The linchpin to the whole thing is the easy VC money. It's what makes both the few startups turning into GooBooks and the many startups turning into ZombiePlatypus possible.

As soon as the smart money that's currently focused on VC finds decent returns in other, less risky investment vehicles, the VC money train will stop. It's just a matter of time.

That certainly would cause the bubble to start losing air so-to-speak, but I'm not sure it would pop. If you think about it, Google and Facebook happen to be specific examples of companies that could have become billion dollar companies without VC investment. Other companies like Amazon and Tesla Motors are not.

Google becoming a billion dollar company without VC investment is possible, but it wouldn't have happened nearly as quickly, and it's quite possible that it would have been acquired by Yahoo or Microsoft.

I disagree completely on Facebook becoming a billion dollar company without VC. VC funding is what allowed Facebook to monetize much later and gain huge cash reserves by selling tiny portions of equity at extremely high valuations.

Were those cash reserves at Facebook used for anything besides hiring people to write advertisement monetization code? I was under the impression that the rate at which Facebook accumulated users would have been very similar to what actually happened had they just received angel investment and used the original employees.

Yeah, but only until the GooBooks realize that they are just paying a huge premium for acquiring talent (and a worthless product).

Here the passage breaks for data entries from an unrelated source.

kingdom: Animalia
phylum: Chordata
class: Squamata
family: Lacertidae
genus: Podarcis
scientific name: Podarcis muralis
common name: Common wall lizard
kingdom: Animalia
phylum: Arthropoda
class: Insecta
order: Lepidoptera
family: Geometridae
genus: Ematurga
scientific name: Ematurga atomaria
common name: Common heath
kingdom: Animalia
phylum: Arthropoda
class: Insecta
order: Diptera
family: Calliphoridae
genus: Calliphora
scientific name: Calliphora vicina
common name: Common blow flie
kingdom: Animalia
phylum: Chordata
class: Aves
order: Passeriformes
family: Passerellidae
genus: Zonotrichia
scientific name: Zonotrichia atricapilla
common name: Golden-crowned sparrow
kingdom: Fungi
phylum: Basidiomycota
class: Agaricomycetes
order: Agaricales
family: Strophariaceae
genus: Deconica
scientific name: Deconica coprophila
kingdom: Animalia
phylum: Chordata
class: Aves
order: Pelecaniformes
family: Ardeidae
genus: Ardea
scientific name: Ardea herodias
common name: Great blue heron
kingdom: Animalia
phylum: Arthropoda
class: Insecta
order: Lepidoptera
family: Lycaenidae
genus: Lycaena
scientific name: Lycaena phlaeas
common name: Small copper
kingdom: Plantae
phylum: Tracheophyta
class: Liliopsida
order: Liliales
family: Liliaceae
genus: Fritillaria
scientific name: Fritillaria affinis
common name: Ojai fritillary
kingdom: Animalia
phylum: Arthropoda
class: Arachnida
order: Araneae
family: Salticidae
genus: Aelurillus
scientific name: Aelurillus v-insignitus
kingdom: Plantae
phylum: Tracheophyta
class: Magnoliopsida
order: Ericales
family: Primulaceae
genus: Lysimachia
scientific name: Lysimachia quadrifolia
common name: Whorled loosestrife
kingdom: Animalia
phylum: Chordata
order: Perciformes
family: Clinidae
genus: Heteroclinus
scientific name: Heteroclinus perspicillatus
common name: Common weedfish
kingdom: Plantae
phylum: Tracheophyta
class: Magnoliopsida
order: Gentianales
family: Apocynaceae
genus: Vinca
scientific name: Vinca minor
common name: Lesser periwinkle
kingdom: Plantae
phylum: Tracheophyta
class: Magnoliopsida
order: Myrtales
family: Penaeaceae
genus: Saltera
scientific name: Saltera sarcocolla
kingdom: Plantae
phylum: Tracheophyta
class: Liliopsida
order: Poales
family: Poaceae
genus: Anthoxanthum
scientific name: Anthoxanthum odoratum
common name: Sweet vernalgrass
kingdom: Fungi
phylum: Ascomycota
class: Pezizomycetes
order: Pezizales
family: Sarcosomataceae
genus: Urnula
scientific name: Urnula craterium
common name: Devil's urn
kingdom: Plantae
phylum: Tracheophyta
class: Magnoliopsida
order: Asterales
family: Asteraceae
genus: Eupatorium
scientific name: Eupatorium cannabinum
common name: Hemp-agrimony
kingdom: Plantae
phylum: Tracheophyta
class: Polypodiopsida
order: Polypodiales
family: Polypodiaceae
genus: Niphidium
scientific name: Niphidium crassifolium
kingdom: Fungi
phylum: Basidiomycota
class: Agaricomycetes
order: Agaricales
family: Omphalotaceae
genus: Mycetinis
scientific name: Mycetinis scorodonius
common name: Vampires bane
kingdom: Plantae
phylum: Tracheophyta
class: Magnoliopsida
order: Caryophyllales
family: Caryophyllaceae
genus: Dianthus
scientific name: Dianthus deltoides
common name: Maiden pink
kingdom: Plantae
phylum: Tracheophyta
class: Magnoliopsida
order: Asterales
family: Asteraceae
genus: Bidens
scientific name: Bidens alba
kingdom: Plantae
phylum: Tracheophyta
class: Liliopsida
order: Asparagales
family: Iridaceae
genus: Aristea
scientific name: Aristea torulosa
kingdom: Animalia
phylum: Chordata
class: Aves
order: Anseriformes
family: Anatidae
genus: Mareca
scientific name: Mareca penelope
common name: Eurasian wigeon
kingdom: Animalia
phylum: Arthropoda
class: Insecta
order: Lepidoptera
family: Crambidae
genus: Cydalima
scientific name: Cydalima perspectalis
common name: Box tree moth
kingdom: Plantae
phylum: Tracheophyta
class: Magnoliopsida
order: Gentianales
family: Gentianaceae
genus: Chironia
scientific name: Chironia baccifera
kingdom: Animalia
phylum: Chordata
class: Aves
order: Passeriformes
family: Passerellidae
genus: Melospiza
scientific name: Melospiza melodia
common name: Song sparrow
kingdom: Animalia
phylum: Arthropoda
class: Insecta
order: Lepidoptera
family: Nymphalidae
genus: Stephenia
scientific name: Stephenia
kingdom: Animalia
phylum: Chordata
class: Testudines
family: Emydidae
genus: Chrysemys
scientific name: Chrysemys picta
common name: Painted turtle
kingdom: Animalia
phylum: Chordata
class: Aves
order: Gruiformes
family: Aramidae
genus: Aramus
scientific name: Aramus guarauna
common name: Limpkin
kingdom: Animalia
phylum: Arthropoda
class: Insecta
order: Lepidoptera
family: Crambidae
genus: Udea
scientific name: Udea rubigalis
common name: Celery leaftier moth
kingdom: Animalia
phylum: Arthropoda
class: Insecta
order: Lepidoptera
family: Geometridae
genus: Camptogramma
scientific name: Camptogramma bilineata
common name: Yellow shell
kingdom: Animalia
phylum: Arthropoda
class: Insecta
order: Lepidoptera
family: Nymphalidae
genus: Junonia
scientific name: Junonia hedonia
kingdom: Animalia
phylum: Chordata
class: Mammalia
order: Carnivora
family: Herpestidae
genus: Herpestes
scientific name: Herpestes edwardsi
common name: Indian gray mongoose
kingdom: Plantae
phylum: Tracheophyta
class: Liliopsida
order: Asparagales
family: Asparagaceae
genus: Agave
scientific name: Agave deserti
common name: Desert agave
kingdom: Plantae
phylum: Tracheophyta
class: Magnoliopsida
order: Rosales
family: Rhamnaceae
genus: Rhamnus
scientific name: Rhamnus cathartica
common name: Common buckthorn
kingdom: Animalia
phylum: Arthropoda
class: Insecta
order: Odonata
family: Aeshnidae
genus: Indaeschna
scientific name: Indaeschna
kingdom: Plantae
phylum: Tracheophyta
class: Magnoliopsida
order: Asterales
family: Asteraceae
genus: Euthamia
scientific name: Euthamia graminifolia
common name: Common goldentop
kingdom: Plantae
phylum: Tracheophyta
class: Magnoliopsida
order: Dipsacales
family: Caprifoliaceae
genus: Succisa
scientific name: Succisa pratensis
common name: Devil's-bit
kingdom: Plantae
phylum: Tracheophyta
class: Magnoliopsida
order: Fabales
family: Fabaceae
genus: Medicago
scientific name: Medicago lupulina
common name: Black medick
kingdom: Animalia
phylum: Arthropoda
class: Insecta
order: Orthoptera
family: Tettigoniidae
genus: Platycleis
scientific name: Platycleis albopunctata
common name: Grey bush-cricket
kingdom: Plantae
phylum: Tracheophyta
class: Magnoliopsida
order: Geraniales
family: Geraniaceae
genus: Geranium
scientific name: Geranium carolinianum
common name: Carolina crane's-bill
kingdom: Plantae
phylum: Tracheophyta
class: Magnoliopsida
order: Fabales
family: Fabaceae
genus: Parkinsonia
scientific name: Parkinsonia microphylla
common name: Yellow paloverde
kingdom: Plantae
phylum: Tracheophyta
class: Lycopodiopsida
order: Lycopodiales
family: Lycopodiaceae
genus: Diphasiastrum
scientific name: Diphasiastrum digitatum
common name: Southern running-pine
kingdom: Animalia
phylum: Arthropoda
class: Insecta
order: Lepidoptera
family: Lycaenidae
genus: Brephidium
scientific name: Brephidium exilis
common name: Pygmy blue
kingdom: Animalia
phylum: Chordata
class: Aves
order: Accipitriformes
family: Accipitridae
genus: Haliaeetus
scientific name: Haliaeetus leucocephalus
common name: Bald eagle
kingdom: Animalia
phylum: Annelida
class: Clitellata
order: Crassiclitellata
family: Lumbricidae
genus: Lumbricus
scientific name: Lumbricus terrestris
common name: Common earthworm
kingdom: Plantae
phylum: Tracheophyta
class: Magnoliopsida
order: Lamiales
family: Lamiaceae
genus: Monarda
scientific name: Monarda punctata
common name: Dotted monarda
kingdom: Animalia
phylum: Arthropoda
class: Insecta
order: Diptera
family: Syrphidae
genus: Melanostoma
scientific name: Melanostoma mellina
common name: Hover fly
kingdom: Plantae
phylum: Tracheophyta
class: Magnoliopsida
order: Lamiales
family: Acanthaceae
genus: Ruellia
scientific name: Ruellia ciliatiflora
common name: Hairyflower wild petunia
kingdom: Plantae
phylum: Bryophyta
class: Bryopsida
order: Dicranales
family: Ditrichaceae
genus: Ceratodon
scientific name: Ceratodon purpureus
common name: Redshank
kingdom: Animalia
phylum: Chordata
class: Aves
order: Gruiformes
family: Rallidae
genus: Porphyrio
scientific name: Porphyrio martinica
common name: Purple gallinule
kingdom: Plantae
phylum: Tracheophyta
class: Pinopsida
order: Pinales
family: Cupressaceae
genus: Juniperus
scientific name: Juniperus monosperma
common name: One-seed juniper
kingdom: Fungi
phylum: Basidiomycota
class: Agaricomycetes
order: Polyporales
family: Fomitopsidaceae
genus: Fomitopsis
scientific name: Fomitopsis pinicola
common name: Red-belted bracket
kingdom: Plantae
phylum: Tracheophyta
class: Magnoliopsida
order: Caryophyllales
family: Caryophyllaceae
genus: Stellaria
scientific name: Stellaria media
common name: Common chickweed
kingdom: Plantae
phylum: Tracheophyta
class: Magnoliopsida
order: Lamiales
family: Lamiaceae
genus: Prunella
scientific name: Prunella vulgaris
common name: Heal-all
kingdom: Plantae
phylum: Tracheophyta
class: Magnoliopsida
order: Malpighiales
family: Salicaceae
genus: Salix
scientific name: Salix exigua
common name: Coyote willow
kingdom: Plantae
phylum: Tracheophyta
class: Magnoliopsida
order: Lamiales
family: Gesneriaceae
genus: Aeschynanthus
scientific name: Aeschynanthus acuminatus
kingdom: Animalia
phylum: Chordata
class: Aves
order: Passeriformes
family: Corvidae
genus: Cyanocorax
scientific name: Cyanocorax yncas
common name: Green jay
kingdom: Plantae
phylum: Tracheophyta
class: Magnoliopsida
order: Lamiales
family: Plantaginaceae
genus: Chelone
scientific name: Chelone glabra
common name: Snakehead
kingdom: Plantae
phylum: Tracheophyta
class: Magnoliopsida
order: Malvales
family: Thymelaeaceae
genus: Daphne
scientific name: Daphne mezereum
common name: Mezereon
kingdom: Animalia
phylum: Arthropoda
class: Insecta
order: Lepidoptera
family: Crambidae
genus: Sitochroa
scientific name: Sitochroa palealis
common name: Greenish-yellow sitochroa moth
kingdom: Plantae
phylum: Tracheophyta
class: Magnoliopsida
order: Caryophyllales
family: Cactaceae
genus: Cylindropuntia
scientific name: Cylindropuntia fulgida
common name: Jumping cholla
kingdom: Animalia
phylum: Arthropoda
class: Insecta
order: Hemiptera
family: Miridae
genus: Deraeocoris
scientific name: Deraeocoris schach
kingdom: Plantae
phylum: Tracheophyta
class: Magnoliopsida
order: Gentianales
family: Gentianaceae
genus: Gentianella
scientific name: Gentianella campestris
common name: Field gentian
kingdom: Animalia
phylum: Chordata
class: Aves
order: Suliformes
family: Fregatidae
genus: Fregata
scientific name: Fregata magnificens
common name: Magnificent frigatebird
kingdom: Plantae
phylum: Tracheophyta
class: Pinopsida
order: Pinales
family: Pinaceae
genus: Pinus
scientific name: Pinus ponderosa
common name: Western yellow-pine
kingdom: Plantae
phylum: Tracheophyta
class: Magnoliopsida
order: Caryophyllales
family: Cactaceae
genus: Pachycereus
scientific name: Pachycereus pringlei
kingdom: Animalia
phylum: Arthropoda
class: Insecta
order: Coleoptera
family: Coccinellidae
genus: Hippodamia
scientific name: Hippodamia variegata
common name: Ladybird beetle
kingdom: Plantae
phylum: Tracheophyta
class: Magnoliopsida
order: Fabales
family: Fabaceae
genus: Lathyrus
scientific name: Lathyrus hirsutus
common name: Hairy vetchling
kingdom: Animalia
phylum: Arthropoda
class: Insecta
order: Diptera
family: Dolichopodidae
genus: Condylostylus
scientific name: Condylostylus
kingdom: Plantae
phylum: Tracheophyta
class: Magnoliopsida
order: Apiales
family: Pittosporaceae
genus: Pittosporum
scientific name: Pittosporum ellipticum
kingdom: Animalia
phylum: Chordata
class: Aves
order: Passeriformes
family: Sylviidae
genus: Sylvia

That assumes that the product is worthless and that they have alternative ways of acquiring equally valuable talent. The author of this article asserts that neither of those is true. The opportunity cost of developing the product in house is often comparable to or greater than the cost of the acquisition, and the talent acquired is not only really skilled but also already familiar with GooBook's way of doing things since they worked there to begin with.